Background:  Research in the pre‐hospital phase of emergencies involves certain ethical and practical challenges. Severely ill or injured patients are not able to give informed consent in the immediate stressful situation. The aim of this pilot study was to find an ethically acceptable method to carry out research in acutely ill or injured patients before any treatment was given in order to be able to study the acute and unmodified systemic inflammatory response to trauma. Methods:  Younger physicians were assigned to the mobile emergency care unit (MECU) on a volunteer basis. They drew blood samples ‘at the scene’ from patients exposed to accidental injury or from patients with acute medical emergencies. The ethical committee accepted that informed consent to blood analyses could be postponed until later or given by relatives. Pro‐ and anti‐inflammatory cytokines, catecholamines and cortisol were measured.
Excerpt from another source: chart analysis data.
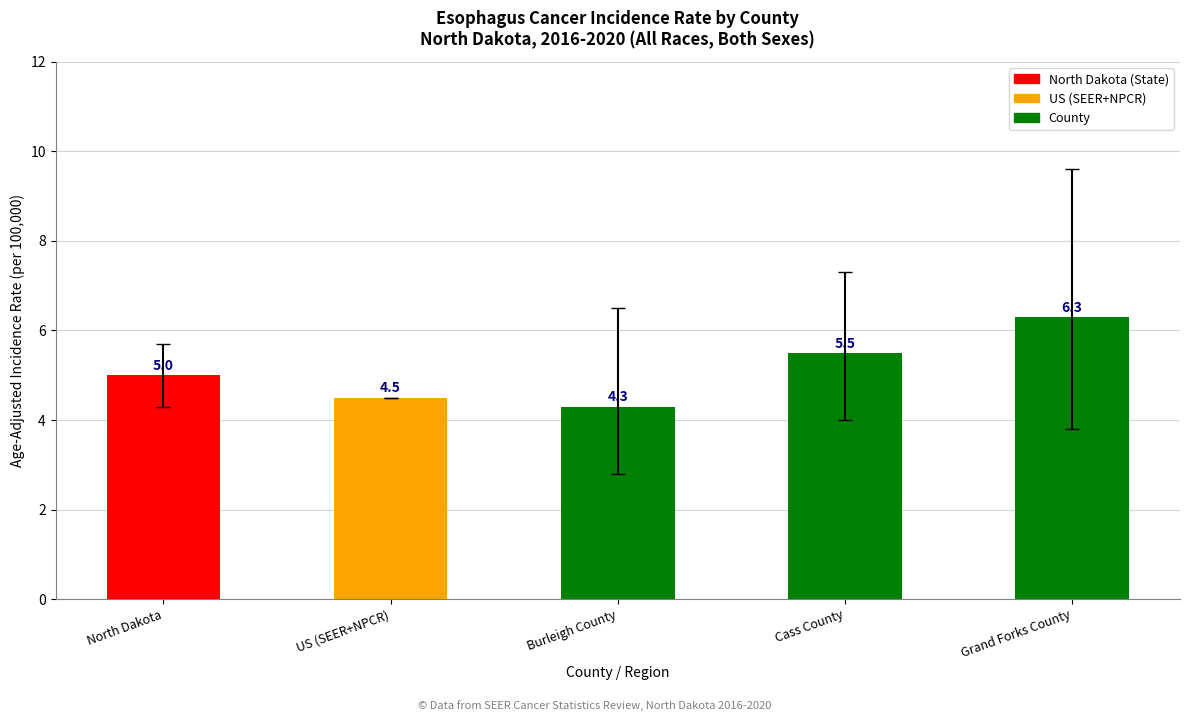

What is the change in value from North Dakota to Cass County?

+0.5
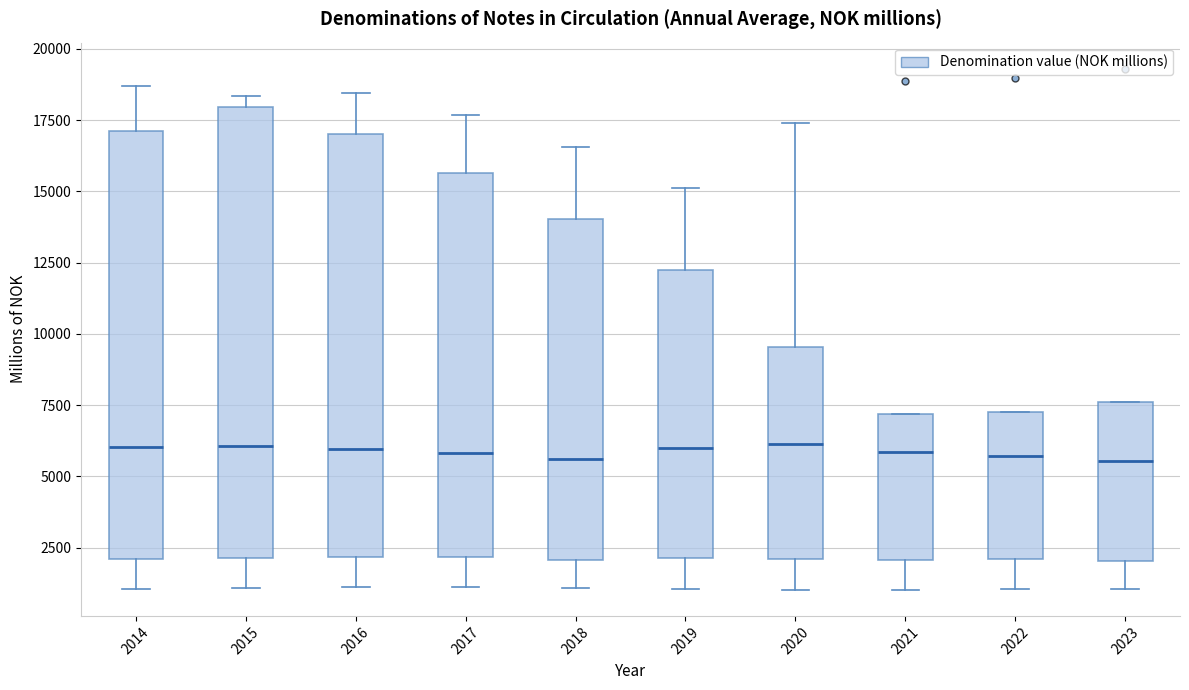

Where does the upper whisker of the box at x = 2018 end on the y-axis? The values are not printed on the chart, so give them approximately, as read against the axis.

16500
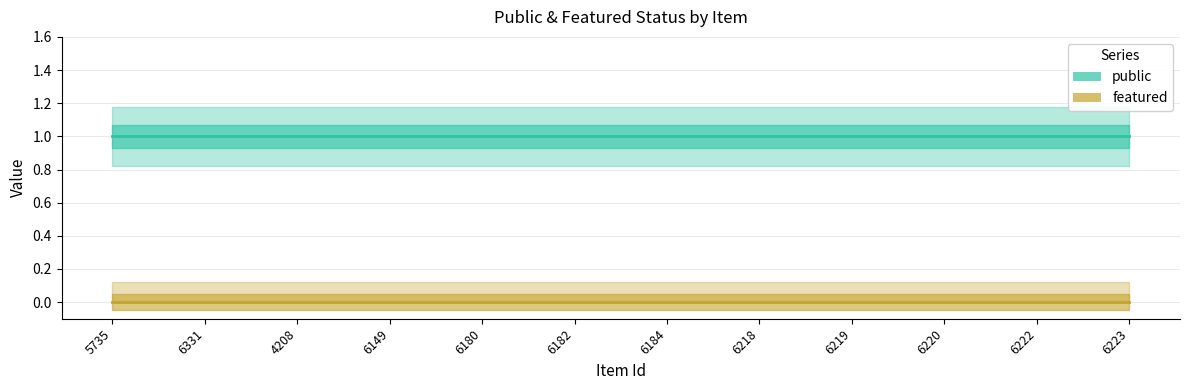

True or false: public and featured cross at least once.

False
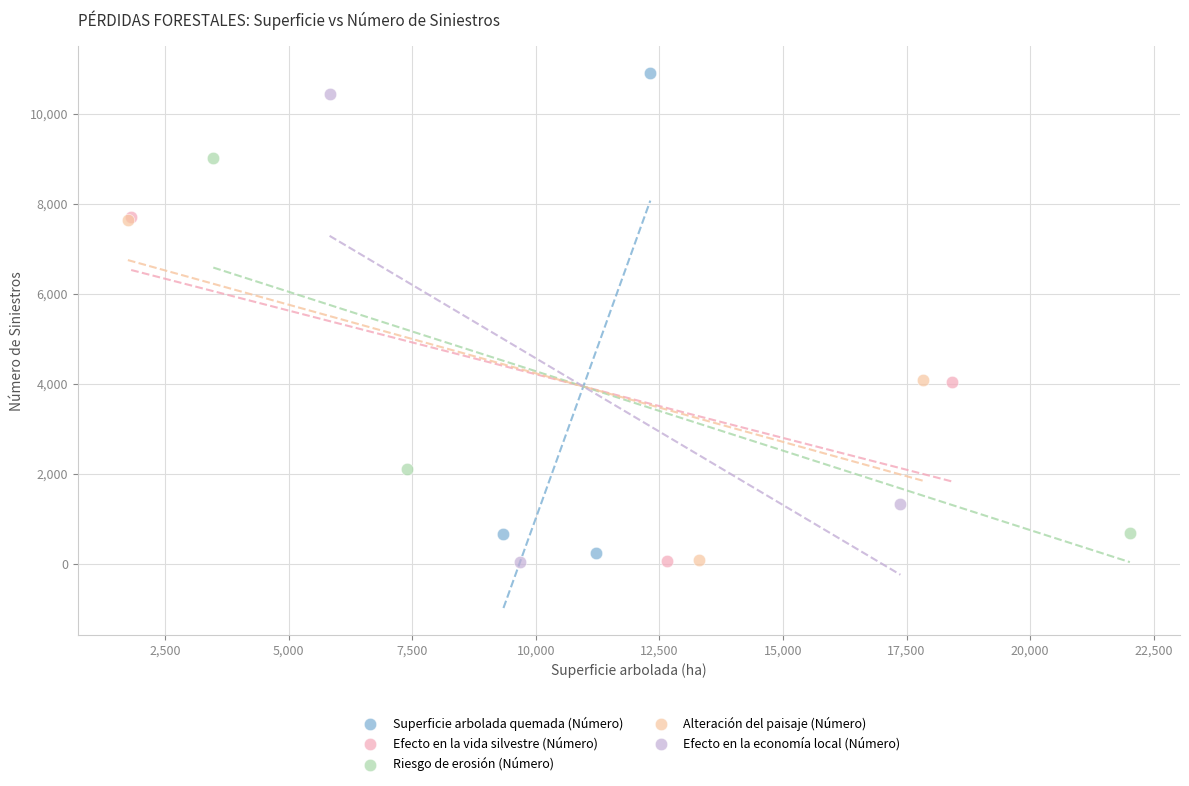

Which series has the widest spread of Y values?

Superficie arbolada quemada (Número)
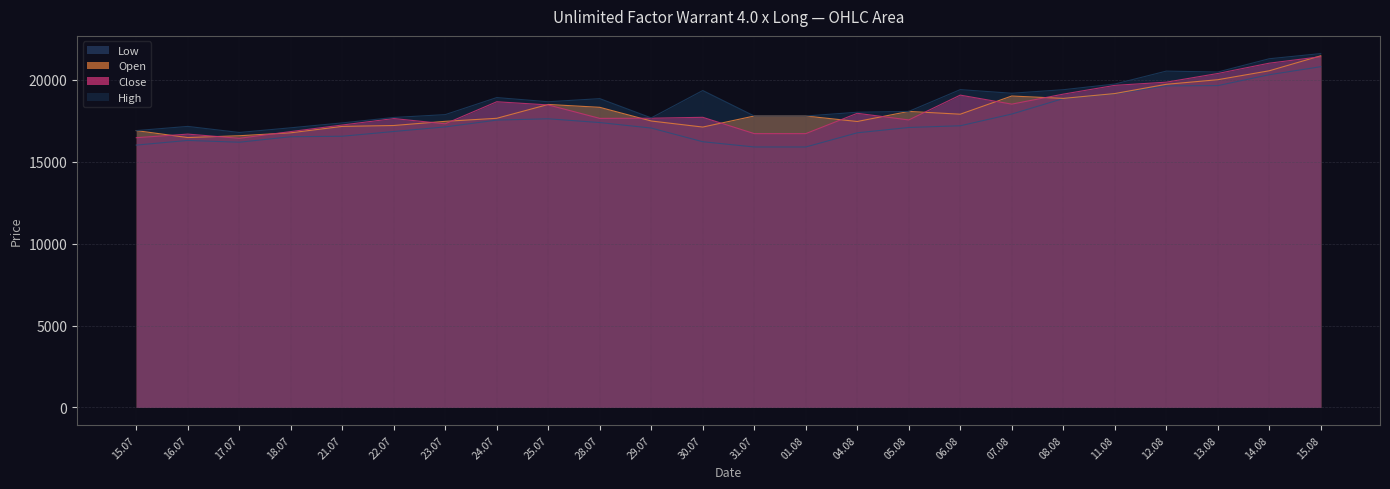

True or false: Open has a value of 19010 at 07.08.

True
Results:  During 6 months, the study group accompanied the MECU on approximately 500 call‐outs. Blood samples were drawn from 42 patients. Consent to the analysis of blood samples was obtained in 30 cases. In 20 cases, it was not possible to draw the blood sample before medication. Conclusion:  This pilot study showed that it was possible to conduct blood sampling from acutely ill patients ‘at the scene’. However, the present legislation on informed consent makes this type of research very time consuming. When patients die in hospital and no relatives can be found, consent cannot be obtained, and information from these severely affected patients is lost.